▸ **What is asked**:
**a)** Using the numpy arccosh documentation, explain in one to three sentences what the `out` parameter does and what happens when it is omitted.
**b)** Retype the section of the numpy arccosh documentation that begins with the words containing "Description" and ends with "Input array.".

▸ **Selected passage**:
◇ ◇ ◇ ◇ ◇ ◇ ◇
Fonction arccosh - module numpy

Signature de la fonction arccosh

Description

arccosh.__doc__

arccosh(x, /, out=None, *, where=True, casting='same_kind', order='K', dtype=None, subok=True[, signature, extobj])

Inverse hyperbolic cosine, element-wise.

Parameters
----------
x : array_like
    Input array.
out : ndarray, None, or tuple of ndarray and None, optional
    A location into which the result is stored. If provided, it must have
    a shape that the inputs broadcast to. If not provided or None,
    a freshly-allocated array is returned. A tuple (possible only as a
    keyword argument) must have length equal to the number of outputs.
where : array_like, optional
    This condition is broadcast over the input. At locations where the
    condition is True, the `out` array will be set to the ufunc result.
◇ ◇ ◇ ◇ ◇ ◇ ◇
▸ **Dataset entries**:
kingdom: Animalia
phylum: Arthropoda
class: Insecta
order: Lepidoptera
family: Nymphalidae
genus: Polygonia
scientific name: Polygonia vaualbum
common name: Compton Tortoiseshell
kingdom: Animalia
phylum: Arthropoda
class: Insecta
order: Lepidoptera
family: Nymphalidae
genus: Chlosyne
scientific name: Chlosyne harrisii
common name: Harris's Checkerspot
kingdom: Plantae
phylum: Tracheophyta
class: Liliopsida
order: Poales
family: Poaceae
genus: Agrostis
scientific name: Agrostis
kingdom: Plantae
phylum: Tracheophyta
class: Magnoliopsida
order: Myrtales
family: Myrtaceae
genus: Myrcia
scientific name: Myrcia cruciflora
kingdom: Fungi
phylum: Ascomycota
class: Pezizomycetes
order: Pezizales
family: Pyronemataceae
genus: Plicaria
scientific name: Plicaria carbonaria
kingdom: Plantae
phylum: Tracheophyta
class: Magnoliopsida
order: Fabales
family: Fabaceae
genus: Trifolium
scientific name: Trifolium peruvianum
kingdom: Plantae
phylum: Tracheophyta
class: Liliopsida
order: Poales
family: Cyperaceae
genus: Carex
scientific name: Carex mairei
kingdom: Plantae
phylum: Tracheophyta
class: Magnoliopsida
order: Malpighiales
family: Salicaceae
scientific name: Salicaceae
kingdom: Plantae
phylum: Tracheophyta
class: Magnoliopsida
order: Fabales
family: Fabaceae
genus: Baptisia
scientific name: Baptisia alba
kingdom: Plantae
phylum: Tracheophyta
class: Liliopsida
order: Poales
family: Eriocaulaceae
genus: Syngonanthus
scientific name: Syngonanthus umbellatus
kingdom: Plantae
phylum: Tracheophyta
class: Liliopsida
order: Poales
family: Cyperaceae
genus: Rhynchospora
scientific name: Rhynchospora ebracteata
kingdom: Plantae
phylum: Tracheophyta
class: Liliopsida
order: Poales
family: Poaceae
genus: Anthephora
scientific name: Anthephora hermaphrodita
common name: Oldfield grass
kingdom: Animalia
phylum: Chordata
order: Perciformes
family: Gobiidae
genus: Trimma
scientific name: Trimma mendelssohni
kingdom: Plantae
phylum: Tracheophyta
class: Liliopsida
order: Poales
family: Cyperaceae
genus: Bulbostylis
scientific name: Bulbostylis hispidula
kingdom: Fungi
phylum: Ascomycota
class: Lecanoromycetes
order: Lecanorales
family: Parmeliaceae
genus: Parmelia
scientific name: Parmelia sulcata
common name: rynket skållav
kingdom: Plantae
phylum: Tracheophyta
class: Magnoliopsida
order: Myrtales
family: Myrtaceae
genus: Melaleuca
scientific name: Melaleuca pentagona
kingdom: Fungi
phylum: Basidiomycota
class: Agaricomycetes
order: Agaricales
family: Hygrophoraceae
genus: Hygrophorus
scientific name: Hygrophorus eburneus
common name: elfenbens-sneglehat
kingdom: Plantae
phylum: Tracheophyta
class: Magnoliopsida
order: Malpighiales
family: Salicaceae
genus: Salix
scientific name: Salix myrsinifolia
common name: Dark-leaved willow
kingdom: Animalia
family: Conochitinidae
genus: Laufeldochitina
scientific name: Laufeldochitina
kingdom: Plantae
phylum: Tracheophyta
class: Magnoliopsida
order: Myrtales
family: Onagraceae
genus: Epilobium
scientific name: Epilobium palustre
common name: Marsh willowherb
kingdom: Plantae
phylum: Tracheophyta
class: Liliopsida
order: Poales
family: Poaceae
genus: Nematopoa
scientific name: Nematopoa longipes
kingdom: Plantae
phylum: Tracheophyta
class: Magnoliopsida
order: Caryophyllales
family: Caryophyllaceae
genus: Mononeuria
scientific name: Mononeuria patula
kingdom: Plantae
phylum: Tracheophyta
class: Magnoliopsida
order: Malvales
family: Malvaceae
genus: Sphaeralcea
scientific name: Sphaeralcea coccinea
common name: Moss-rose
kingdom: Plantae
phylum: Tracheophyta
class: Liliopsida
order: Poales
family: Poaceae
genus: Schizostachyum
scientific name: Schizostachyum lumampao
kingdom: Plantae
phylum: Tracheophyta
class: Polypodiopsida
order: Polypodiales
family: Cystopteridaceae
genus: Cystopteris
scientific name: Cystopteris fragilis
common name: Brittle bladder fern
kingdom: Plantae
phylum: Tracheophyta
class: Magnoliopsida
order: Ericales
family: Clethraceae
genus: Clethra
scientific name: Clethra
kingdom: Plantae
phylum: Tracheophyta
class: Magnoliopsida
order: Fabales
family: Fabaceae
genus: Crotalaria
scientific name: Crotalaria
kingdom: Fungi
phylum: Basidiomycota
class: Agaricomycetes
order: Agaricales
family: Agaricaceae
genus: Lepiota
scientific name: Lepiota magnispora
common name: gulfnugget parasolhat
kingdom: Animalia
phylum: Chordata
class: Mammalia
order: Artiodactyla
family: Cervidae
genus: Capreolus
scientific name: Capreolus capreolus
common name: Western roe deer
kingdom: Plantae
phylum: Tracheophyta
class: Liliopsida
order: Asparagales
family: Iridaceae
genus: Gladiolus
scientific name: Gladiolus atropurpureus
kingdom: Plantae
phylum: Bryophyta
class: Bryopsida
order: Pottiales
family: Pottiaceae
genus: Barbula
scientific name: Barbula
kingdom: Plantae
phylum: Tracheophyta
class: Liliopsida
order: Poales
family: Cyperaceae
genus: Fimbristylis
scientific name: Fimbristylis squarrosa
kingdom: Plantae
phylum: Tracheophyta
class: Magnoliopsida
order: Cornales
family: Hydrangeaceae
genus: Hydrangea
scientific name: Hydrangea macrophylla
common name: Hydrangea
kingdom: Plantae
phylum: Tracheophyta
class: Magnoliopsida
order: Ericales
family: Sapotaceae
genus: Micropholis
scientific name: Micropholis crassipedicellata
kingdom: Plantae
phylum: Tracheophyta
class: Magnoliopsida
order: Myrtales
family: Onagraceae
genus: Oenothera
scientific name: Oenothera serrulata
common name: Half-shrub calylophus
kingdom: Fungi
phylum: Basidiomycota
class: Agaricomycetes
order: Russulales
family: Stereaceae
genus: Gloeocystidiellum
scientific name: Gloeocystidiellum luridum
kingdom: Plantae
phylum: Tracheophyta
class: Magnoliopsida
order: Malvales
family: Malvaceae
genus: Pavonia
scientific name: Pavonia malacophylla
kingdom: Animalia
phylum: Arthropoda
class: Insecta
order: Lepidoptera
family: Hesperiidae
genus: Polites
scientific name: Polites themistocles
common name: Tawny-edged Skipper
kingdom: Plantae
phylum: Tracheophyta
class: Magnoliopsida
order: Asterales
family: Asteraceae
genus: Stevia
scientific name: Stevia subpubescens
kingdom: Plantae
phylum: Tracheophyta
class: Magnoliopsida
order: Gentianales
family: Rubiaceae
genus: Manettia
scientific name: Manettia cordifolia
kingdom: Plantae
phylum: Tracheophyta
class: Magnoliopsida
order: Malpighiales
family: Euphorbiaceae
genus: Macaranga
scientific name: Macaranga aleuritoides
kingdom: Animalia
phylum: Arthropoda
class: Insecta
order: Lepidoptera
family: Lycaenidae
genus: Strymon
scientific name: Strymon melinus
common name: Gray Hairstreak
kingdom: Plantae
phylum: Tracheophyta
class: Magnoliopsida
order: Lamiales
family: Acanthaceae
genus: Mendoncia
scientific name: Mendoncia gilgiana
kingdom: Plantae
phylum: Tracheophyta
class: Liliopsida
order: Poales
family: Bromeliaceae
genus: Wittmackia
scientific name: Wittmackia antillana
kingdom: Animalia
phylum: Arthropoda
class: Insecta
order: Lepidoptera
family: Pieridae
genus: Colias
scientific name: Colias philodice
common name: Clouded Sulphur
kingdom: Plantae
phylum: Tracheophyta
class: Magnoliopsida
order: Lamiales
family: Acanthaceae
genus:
◇ ◇ ◇ ◇ ◇ ◇ ◇
▸ **Solution list**:
**a)** The `out` parameter gives a location where the result is stored, and if provided, it must have a shape that the inputs broadcast to. If it is not provided or is None, a freshly-allocated array is returned.

**b)**
Description

arccosh.__doc__

arccosh(x, /, out=None, *, where=True, casting='same_kind', order='K', dtype=None, subok=True[, signature, extobj])

Inverse hyperbolic cosine, element-wise.

Parameters
----------
x : array_like
    Input array.